What this exercise asks ::
1. Say whether each statement agrees with the passage on breath VOCs and lung infection, answering yes or no and quoting the passage's deciding words: (a) Bean et al. worked with a mouse model; (b) Phan et al. found that acetaldehyde and ethanol came from the glycolytic pathway; (c) Kleber et al. studied ventilated mice.
2. Go on with the passage on breath VOCs and lung infection, picking up right after its last sentence.

Reading passage ::
-- Opening Marker --

Clinical implementation as a standardised diagnostic tool will, however, require further research. To this end, numerous in vitro experiments have been carried out to identify pathogen-specific VOCs and to investigate factors influencing their production (including culture media and environmental conditions, initial bacterial load and growth phase, inter-strain variation, fungal–bacterial interactions and drug susceptibility). Species-specific VOCs were found and the kinetics of their production found to be related to pathogen load [3]. Recent studies have extended knowledge on underlying metabolic pathways and the differentiation between pathogen-derived metabolites and VOCs originating from the human microbiome, or host immune and non-immune cells. Bean et al. [4] recently used a mouse model to correlate breath VOCs with the host's immune response and demonstrated that bacteria-induced changes in VOC levels are selective predictors for acute lung infections with Staphylococcus aureus and Pseudomonas aeruginosa. Similarly, Kleber et al. [5] linked alterations in exhalation profiles for 3-pentanone, in the course of lipopolysaccharide (LPS)- and tumour necrosis factor (TNF)-induced inflammation in ventilated rats, to the metabolism of branched-chain keto acids governed by dynamically changing demand for substrates for cellular energy.

To further advance the establishment of a genotype–phenotype relationship for VOC production by pathogens, Bos et al. [6] demonstrated the ability of bacteria to produce acetaldehyde, ethanol and methanol by linking the results of metagenomic sequencing of bacterial DNA fragments in the sputum of cystic fibrosis (CF) patients with the Kyoto Encyclopedia of Genes and Genomes (KEGG) database. By combining these findings with the breath profiles of the CF patients who donated the sputum samples, the potential of breath-derived VOCs to predict respiratory tract colonisation/infection was illustrated. To further evaluate the metabolic activity of genetically encoded pathways of VOC production, Phan et al. [7] added stable, isotope-labelled substrates (¹³C₆-D-glucose and ²H₂O) to cultures of Pseudomonas aeruginosa, Rothia mucilaginosa and Streptococcus salivarius. Analysis of the ¹³C-labelled products revealed that acetaldehyde and ethanol, for example, were not produced through the glycolytic pathway but instead through a process involving the hydrolysis of ²H₂O. Further stable-isotope labelling experiments would help to confirm the microbial origin of a particular metabolite and may play a role in future investigation of the metabolic interactions occurring during polymicrobial infection.

-- Closing Marker --

Dataset entries ::
-- Opening Marker --

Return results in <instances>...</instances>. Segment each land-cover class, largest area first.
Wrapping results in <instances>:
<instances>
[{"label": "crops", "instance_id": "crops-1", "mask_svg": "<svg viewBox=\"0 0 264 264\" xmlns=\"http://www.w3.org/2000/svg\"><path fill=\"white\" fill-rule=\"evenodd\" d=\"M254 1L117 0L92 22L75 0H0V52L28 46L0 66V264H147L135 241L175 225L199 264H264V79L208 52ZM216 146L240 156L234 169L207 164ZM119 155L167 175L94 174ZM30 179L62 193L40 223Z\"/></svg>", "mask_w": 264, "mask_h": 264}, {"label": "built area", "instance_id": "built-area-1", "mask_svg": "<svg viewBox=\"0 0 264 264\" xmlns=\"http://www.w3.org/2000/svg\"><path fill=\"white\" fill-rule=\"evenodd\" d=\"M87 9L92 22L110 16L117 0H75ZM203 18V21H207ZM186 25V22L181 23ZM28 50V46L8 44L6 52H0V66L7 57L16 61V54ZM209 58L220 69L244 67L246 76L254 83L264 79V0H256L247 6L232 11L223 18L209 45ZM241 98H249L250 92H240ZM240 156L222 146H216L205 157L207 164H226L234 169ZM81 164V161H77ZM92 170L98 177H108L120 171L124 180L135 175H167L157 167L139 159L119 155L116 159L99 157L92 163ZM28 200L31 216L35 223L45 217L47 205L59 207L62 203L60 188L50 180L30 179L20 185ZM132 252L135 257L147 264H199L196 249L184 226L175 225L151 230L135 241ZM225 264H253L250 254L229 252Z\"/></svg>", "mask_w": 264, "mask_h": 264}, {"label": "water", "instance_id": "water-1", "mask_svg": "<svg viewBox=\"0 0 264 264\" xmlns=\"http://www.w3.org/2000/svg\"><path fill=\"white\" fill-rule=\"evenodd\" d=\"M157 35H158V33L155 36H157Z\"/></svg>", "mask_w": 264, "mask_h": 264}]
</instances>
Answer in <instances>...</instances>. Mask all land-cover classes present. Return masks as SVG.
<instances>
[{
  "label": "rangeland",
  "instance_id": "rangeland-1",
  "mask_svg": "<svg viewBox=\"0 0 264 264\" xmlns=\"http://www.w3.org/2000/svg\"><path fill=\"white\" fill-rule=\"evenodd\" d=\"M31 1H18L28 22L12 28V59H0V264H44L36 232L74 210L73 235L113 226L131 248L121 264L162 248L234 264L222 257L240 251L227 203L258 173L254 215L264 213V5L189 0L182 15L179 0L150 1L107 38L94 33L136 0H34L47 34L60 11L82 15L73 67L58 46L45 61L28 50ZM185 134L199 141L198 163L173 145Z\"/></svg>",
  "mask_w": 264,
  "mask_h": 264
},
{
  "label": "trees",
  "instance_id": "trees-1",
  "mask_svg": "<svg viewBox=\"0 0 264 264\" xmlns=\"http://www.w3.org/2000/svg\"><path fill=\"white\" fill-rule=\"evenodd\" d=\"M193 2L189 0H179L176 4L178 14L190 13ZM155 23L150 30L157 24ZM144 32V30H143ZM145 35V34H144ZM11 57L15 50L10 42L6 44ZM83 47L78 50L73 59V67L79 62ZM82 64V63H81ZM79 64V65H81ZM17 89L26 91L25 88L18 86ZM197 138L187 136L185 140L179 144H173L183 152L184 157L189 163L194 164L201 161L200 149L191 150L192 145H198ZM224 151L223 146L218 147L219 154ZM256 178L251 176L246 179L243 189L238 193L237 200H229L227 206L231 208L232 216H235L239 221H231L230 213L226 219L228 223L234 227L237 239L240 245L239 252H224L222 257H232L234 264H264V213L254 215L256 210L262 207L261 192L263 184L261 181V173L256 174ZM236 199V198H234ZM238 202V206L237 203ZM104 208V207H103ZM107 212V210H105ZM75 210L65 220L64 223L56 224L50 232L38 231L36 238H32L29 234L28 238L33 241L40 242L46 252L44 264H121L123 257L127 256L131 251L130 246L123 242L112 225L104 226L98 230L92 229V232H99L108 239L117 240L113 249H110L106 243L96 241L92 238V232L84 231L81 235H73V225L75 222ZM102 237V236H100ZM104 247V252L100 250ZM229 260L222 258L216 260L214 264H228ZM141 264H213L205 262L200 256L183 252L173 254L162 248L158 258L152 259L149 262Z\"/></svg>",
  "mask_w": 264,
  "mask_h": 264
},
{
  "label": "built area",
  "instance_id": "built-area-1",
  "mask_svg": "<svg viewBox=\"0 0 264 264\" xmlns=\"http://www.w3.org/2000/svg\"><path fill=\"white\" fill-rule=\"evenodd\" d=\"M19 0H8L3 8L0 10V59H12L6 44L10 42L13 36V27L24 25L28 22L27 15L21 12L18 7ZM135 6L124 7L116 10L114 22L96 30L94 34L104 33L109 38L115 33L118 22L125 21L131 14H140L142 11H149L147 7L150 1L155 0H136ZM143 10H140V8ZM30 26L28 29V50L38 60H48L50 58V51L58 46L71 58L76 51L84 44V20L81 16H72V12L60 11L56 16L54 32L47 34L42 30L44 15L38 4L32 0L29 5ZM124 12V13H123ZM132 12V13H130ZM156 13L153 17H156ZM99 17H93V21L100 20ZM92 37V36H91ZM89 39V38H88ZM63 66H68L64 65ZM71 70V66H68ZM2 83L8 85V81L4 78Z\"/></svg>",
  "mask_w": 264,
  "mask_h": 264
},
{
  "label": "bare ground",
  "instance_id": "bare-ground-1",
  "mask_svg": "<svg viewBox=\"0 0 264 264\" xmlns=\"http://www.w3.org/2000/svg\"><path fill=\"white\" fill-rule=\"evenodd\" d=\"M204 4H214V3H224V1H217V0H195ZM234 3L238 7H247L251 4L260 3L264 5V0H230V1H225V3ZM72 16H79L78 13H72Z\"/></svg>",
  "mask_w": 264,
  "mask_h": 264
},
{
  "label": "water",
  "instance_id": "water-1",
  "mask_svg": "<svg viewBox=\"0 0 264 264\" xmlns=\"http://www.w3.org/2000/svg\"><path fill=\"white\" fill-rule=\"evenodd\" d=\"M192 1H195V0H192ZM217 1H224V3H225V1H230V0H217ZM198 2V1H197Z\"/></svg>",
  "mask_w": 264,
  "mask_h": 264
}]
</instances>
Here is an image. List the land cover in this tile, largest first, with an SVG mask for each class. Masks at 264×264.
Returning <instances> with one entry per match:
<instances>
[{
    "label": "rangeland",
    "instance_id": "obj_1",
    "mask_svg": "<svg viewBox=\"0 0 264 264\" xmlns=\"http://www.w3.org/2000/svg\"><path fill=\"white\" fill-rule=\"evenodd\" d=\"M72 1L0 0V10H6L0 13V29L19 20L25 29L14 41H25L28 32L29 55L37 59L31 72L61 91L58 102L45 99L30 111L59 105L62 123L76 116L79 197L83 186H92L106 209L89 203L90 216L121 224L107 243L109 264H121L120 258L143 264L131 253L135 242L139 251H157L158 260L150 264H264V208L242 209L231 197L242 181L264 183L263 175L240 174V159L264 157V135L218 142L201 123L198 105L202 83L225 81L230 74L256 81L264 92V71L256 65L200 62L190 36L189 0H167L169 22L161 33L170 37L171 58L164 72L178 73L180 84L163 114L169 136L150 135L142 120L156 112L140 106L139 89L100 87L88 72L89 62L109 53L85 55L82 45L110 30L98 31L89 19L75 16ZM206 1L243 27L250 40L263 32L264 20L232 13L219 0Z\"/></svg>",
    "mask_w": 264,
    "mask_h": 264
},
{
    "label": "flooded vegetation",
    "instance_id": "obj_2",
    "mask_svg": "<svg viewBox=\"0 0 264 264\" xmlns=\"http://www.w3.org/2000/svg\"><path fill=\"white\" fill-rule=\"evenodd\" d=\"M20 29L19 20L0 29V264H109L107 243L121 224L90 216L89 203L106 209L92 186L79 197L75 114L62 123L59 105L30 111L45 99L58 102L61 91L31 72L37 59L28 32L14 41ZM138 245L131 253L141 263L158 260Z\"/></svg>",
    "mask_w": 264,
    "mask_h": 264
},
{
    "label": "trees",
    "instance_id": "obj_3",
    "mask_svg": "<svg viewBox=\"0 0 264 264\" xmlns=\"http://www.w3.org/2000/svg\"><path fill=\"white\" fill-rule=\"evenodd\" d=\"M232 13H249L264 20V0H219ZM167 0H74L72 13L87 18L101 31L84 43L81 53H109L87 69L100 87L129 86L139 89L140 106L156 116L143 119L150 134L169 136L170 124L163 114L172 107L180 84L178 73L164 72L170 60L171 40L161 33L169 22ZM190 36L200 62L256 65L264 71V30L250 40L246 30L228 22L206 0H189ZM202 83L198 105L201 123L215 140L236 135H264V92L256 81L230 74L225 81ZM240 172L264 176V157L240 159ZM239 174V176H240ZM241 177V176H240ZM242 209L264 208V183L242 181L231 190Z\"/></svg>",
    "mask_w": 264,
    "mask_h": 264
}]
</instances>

-- Closing Marker --

Response list ::
1.
(a) Yes: "Bean et al. [4] recently used a mouse model to correlate breath VOCs with the host's immune response"
(b) No: "acetaldehyde and ethanol, for example, were not produced through the glycolytic pathway but instead through a process involving the hydrolysis of ²H₂O"
(c) No: "in the course of lipopolysaccharide (LPS)- and tumour necrosis factor (TNF)-induced inflammation in ventilated rats"

2.
Translation of this approach into the clinical setting was recently achieved by us in a prospective pilot clinical study where volatile metabolites produced by Staphylococcus aureus and Candida albicans under in vitro conditions were monitored in the breath of mechanically-ventilated patients. In persons infected with these microbes, the concentration profiles of exhaled VOCs corresponded to the severity of ventilation-associated pneumonia (VAP) [8]. This approach also appeared to work in patients where conventional cultivation of microorganisms from isolates failed, but where a change in the exhaled concentration profile of species-specific volatiles (e.g. 1-undecene) still hinted at the presence of a pathogen (most likely Pseudomonas aeruginosa) based on previously established in vitro profiles [8].

Considering the frequent lack of reproducibility associated with many findings [9], multicentre studies focused on promising biomarker candidates are an urgent next step. Here, key parameters of a future breath test (e.g. sensitivity and specificity) should be evaluated on independent cohorts of patients and healthy controls. Advancement in analytical techniques, especially in small and VOC-selective sensor arrays, should enable larger studies, improving their statistical power. Cheap, miniaturised “eNose” sensors have already been used in pilot clinical studies inter alia, to identify bacterial colonisation in clinically stable patients with chronic obstructive pulmonary disease [10], and they will ultimately lead to the personalised monitoring of disease state and therapy control.